J’ai blasphémé, j’ai prêché contre sa paroisse, alors ma destinée est de finir en Enfer. Excusez-moi, mais je trouve ça un peu raide. Je veux dire, plutôt que de nous faire chier avec ces histoires d’Enfer et de Paradis, Il ne pourrait pas plus simplement nous dire ce qu’Il attend de nous, nous expliquer pourquoi Il nous a créés, bref, Il ne pourrait pas nous dire où Il veut en venir ? C’est bien beau Ses histoires, mais le sens de la vie, c’est quoi ? Se prosterner devant Lui ? Pour quoi ? Franchement, quelle cause cela sert-il ? J’ai aidé des gens, j’ai aimé, j’ai combattu les atrocités de tous bords, mais je n’ai pas cru en Lui, alors je suis disqualifié ? Idem pour les Musulmans, les Bouddhistes, les Animistes et tous les autres ? Il faut accepter tout ce qu’Il nous dit et puis on verra ? À quoi bon ? Je suis désolé, mais j’avais toutes les raisons de douter. La Bible, Il le reconnaît lui-même, n’est globalement qu’un tissu de conneries mal rapiécées par des mortels, des dizaines – voire des centaines – d’années après Sa mort. Pas de bol pour moi, le passage sur le blasphème – le péché capital, bordel ! – était quasiment le seul à être resté fidèle à Sa parole. Je suis désolé, mais Il nous a créés doués de capacités à réfléchir, et quand on voit que la Bible n’est qu’une œuvre médiocre, incohérente, sauvage et barbare, et quand on considère posément tout ce à quoi cela nous a menés avant Son retour (meurtres, intolérances, haine, défiance, guerres et tout le toutim), j’avais toutes les raisons de douter. Il veut me condamner ? Très bien, mais dans ce cas, qu’Il aille d’abord se faire enculer, parce que tout ça, c’est Sa faute, après tout. Il n’avait qu’à écrire un bouquin plus clair, léguer un héritage plus crédible, une philosophie moins barbare, et nous donner moins de jugeote.

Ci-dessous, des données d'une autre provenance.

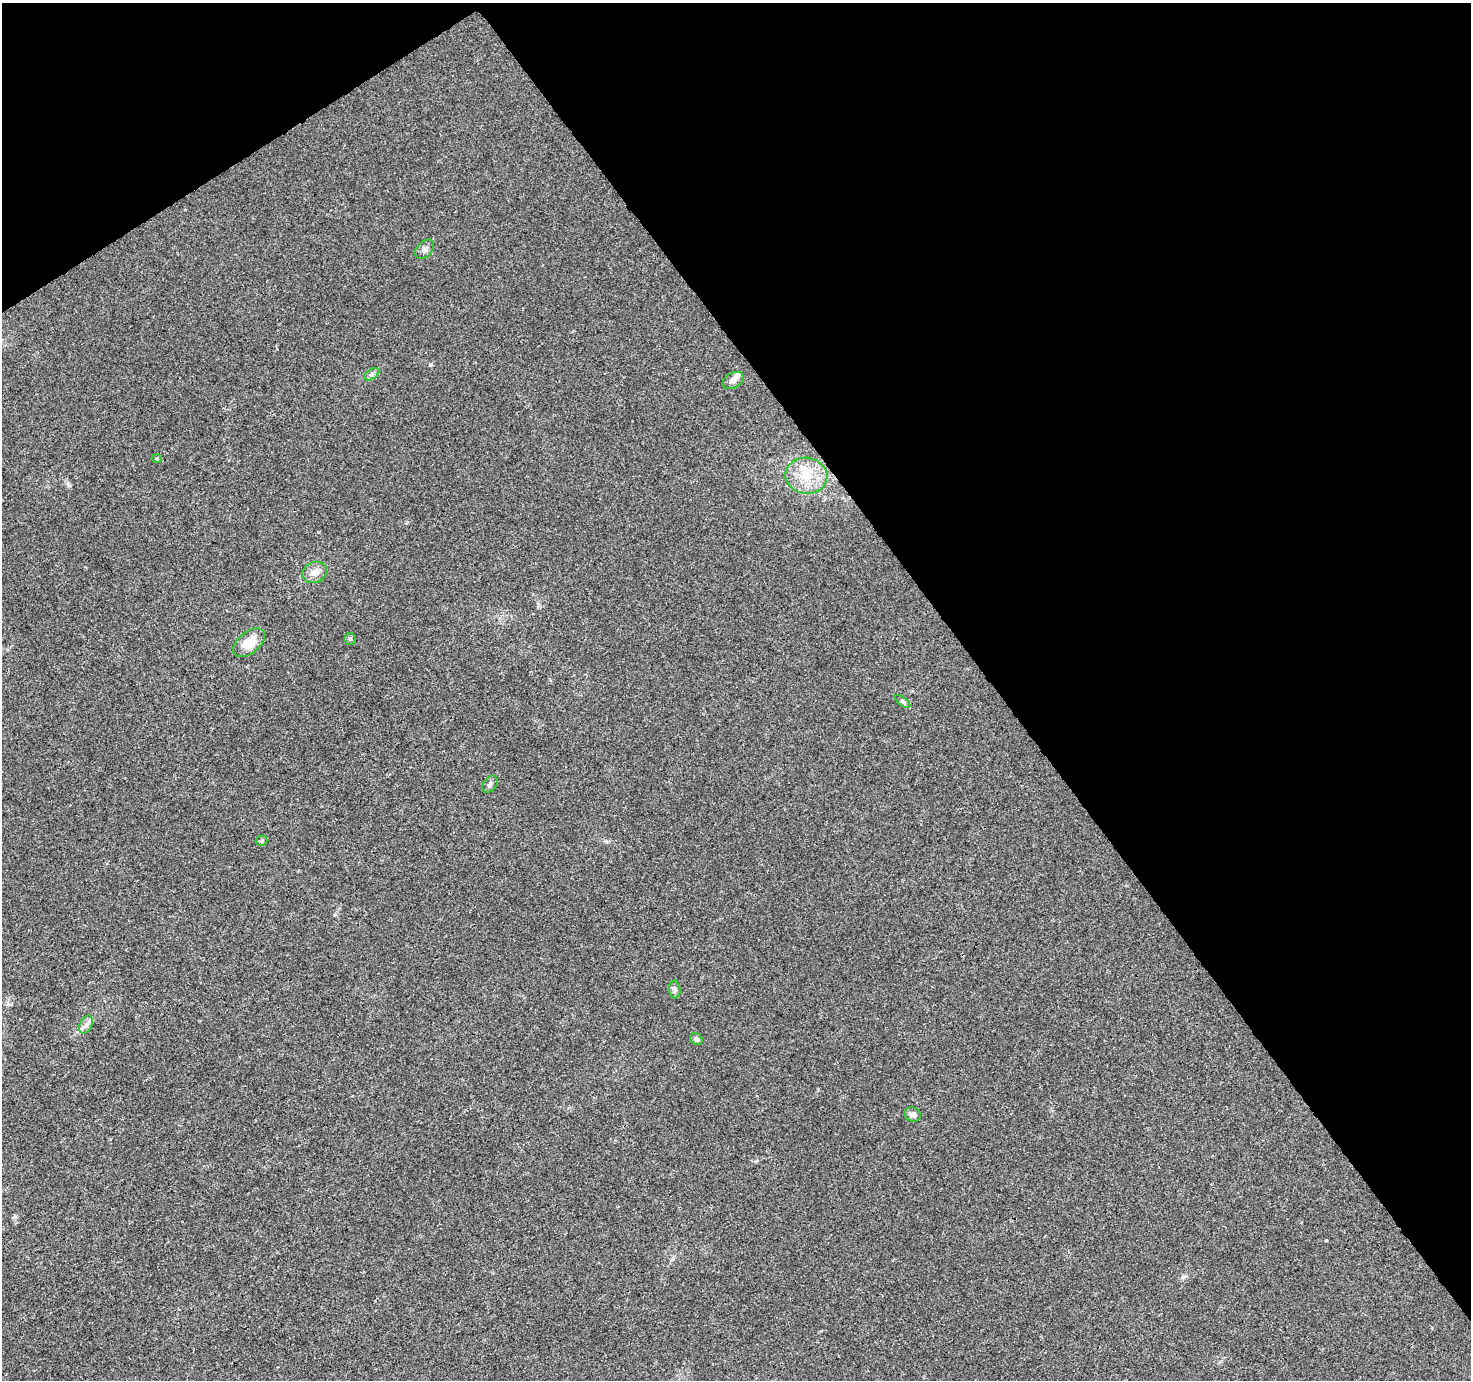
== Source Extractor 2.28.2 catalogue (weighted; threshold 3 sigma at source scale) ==
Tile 3 of 4 x 4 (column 3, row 1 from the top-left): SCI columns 2990-4458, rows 4292-5669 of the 5982 x 5889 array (HDU 1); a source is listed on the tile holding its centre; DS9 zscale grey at full resolution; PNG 1473 x 1382 px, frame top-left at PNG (2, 3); each listed source drawn as its Kron ellipse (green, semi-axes under 4 px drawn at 4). Shown black and unused: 36% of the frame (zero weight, under 3 of 4 exposures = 5% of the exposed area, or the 3 px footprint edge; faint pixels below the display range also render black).
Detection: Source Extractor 2.28.2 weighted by HDU 2 'WHT'; one run over the whole footprint, this tile lists its part. Background 0.00969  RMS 0.0027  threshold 0.0121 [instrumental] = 3 sigma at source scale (4.5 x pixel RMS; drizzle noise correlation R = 1.50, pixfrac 1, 0.0396/0.0396 arcsec/px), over >= 5 px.
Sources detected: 18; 3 inside a brighter listed object's ellipse — not listed separately; the other 15 listed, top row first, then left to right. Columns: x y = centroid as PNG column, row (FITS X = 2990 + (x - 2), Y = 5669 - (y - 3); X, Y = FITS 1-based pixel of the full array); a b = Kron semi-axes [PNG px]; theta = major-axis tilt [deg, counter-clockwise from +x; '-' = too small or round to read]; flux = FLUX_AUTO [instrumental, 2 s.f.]
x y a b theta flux
425 249 11 7 46 1.1
372 374 8 5 32 0.67
733 380 11 7 29 1.4
157 459 5 3 - 0.24
806 476 21 18 -8 7
314 572 13 10 26 2.3
350 639 5 5 - 0.43
249 643 18 11 38 4.8
903 701 9 4 -39 0.54
490 784 9 6 54 0.84
261 841 6 5 - 0.44
675 990 9 5 -84 0.71
86 1024 9 6 63 1.1
696 1039 7 5 -47 0.67
913 1115 8 7 - 1.4
Unlisted compact peaks at least as high as the median listed source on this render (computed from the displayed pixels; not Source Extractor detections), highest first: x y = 68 484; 430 365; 1185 1276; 14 1217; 1326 1240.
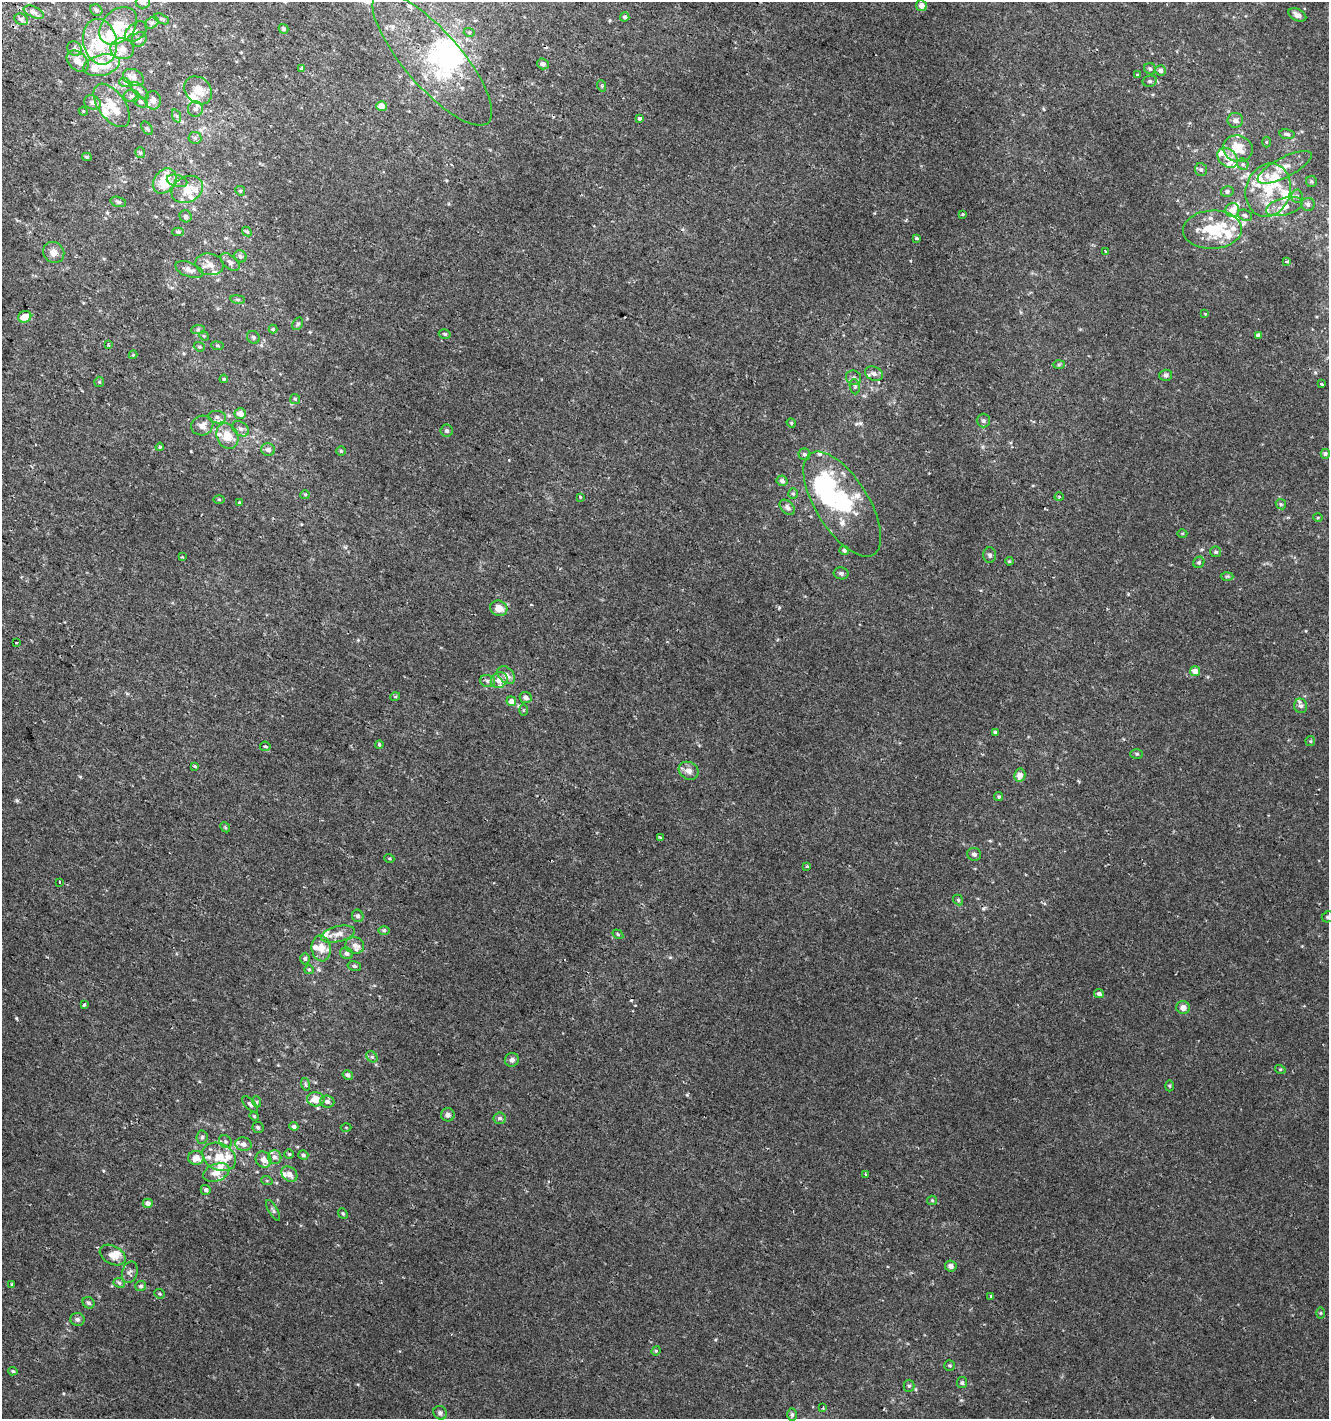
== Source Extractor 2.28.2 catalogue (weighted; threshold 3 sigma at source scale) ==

Je suis aujourd’hui un quasi-clodo et tout le monde me crache dessus. Mais ça, Il n’en a rien à foutre. Qu’on se crache dessus, qu’on ne soit pas miséricordieux entre nous, ça, ce n’est pas Son problème.

En tant que pédé séropo, je vais crever dans d’atroces souffrances, ce qui fait bien évidemment jouir les ultra cathos de la première heure, et une éternité en Enfer m’attend. Et ça, ça fait partie de Son plan. Tu parles d’un plan ! Faire brûler des milliards de gens en enfer, quelle belle idée ! Quelle intelligence cosmique ! Quelle destinée pleine de sens !

Quelque part, je suis content d’être mis sur la touche. Parce qu’un Paradis conçu par un connard pareil, je n’en veux pas. En fait, le Dieu sanguinaire que je conspuais est encore bien pire que ce que je dénonçais.

Parce que moi, je dénonçais la foi en une chimère colérique. Mais la chimère colérique n’est pas une chimère, elle existe, et elle est encore plus en colère que ce que je pensais.